REQUIRED ACTION: Switch "top-left" to "upper-left" in the stretch of rows from the start through the line containing "5: (75, 958)", and give those lines again with nothing else changed.

========================================================================

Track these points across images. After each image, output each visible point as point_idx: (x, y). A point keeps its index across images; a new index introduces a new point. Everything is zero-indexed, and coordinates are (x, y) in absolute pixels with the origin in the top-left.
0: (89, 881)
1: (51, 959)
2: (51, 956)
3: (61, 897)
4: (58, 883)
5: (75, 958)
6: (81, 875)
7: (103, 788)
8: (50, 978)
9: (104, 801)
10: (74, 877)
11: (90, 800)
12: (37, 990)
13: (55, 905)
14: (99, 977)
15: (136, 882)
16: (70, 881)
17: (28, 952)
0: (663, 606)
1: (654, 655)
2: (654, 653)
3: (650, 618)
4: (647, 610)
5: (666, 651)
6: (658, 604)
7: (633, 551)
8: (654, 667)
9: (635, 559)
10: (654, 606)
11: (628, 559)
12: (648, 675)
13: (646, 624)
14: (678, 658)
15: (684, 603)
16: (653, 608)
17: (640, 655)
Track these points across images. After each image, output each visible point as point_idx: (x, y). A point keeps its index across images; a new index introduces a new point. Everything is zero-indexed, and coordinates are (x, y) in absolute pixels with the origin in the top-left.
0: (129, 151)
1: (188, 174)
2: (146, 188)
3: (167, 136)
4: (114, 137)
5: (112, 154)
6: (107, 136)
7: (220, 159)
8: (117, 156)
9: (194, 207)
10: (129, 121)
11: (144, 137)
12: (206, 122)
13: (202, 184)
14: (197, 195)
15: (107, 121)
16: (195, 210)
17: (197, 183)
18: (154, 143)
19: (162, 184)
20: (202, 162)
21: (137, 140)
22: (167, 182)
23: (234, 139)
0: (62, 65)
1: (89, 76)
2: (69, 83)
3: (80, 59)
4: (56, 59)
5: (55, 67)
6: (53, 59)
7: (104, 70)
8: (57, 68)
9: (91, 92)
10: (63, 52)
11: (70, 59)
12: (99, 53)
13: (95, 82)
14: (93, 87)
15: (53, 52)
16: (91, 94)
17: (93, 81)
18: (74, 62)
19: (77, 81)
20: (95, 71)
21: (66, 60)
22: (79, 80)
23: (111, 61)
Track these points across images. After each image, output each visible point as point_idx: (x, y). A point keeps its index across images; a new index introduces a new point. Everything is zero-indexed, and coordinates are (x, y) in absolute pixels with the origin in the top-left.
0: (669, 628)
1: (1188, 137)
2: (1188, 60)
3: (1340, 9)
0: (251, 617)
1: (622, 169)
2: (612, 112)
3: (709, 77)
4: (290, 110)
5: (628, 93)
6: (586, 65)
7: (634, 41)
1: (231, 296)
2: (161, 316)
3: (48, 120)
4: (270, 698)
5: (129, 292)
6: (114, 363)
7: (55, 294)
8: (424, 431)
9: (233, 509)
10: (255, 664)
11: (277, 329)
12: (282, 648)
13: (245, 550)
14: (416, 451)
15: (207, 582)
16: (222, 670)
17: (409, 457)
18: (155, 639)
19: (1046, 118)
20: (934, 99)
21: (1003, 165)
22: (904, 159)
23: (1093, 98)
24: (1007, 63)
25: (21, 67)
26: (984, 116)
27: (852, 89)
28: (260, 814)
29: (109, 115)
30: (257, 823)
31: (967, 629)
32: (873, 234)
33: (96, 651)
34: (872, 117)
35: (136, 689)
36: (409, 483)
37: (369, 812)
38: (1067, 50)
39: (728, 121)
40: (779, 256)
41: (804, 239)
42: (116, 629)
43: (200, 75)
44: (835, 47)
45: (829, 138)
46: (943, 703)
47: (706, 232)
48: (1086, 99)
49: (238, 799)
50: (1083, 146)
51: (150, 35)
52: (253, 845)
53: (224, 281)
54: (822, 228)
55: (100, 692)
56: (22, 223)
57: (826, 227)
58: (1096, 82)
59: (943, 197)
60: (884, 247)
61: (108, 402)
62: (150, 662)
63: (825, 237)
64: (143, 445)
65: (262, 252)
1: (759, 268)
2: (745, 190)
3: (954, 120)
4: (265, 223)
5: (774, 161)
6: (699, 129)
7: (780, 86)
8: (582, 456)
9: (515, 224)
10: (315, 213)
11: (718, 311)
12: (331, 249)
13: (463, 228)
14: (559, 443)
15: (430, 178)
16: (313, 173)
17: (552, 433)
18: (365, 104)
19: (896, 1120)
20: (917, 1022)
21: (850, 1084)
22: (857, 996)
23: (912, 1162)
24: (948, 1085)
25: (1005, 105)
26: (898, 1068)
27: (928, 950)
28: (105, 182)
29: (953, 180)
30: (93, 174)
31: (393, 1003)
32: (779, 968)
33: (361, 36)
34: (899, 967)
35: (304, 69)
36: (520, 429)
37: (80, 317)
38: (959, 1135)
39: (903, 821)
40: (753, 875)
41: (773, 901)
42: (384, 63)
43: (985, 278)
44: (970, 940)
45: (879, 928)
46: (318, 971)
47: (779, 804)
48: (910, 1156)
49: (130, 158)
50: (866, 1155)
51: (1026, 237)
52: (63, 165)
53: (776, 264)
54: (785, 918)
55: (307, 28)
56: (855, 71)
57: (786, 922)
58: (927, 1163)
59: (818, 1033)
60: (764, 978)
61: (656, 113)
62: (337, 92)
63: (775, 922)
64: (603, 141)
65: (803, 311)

========================================================================

RESPONSE TO THE EXERCISE:
Track these points across images. After each image, output each visible point as point_idx: (x, y). A point keeps its index across images; a new index introduces a new point. Everything is zero-indexed, and coordinates are (x, y) in absolute pixels with the origin in the upper-left.
0: (89, 881)
1: (51, 959)
2: (51, 956)
3: (61, 897)
4: (58, 883)
5: (75, 958)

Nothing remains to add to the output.